EDIT. I made the Program "Do something" by just assigning integers to the properties.
static void Main(string[] args)
{
int iterations = 10000000;
Stopwatch sw = new Stopwatch();
sw.Start();
List<Struct22> structures = new List<Struct22>();
for (int i = 0; i < iterations; ++i)
{
Struct22 s = new Struct22()
{
Property = 2,
Field = 3
};
structures.Add(s);
}
sw.Stop();
Console.WriteLine($"Struct creating consuming {sw.ElapsedTicks} ticks");
Stopwatch sw2 = new Stopwatch();
sw2.Start();
List<Class33> classes = new List<Class33>();
for (int i = 0; i < iterations; ++i)
{
Class33 c = new Class33()
{
Property = 2,
Field = 3
};
classes.Add(c);
}
sw2.Stop();
Console.WriteLine($"Class creating consuming {sw2.ElapsedTicks} ticks");
Console.ReadLine();
}
and the result is astounding to me. Classes are still at least 2x but the simple fact of assigning integers had a 20x impact!

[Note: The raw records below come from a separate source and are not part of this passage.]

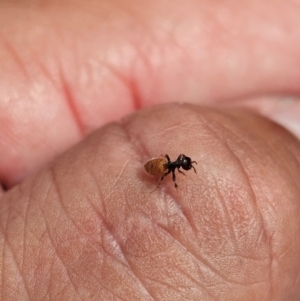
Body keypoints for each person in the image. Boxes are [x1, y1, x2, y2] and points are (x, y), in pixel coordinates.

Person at [0, 0, 299, 300]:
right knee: (163, 181)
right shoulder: (168, 168)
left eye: (183, 164)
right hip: (154, 168)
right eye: (184, 164)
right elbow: (162, 167)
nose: (183, 165)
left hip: (155, 166)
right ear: (177, 164)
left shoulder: (171, 163)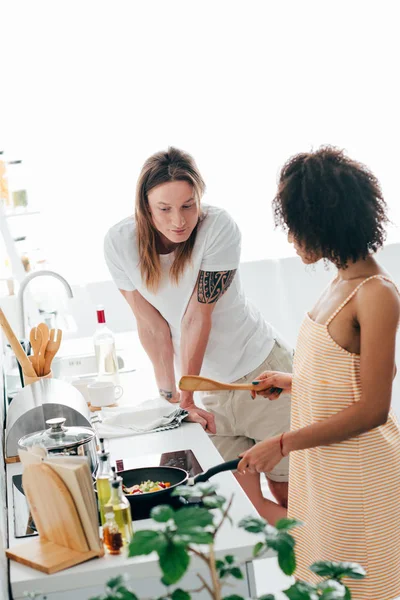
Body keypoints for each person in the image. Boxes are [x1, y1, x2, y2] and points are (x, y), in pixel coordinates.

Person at [238, 146, 400, 599]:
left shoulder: (376, 294)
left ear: (323, 223)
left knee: (358, 588)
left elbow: (373, 406)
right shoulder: (339, 283)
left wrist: (283, 443)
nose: (291, 238)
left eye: (294, 227)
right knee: (321, 582)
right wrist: (293, 383)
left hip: (359, 473)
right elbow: (348, 371)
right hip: (325, 468)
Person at [104, 147, 291, 523]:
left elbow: (196, 317)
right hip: (210, 392)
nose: (178, 220)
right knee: (244, 510)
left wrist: (186, 396)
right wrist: (172, 398)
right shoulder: (119, 243)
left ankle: (320, 574)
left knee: (292, 499)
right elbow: (152, 326)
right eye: (165, 208)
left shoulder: (218, 228)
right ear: (145, 206)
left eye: (188, 206)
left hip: (262, 377)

Struct creating consuming 903456 ticks
Class creating consuming 4345929 ticks
EDIT: I removed references to Methods so there are no reference types in my Class or Struct:
class Class33
{
public int Property { get; set; }
public int Field;
}
struct Struct22
{
public int Property { get; set; }
public int Field;
}
The performance difference can probably (or at least in part) be explained by a simple example.
For structures.Add(new Struct22());
this is what really happens:
Struct22
is created and intialized.Add
method is called, but it receives a copy because the item is a value type.So calling Add
in this case has overhead, incurred by making a new Struct22
and copying all fields and properties into it from the original.
To demonstrate, not focusing on speed but on the fact that copying takes place:
private static void StructDemo()
{
List<Struct22> list = new List<Struct22>();
Struct22 s1 = new Struct22() { Property = 2, Field = 3 }; // #1
list.Add(s1); // This creates copy #2
Struct22 s3 = list[0]; // This creates copy #3
// Change properties:
s1.Property = 777;
// list[0].Property = 888; <-- Compile error, NOT possible
s3.Property = 999;
Console.WriteLine("s1.Property = " + s1.Property);
Console.WriteLine("list[0].Property = " + list[0].Property);
Console.WriteLine("s3.Property = " + s3.Property);
}
This will be the output, proving that both Add()
and the use of list[0]
caused copies to be made:
s1.Property = 777
list[0].Property = 2
s3.Property = 999
Let this be a reminder that the behaviour of structs can be substantially different compared to objects, and that performance should be just one aspect when deciding what to use.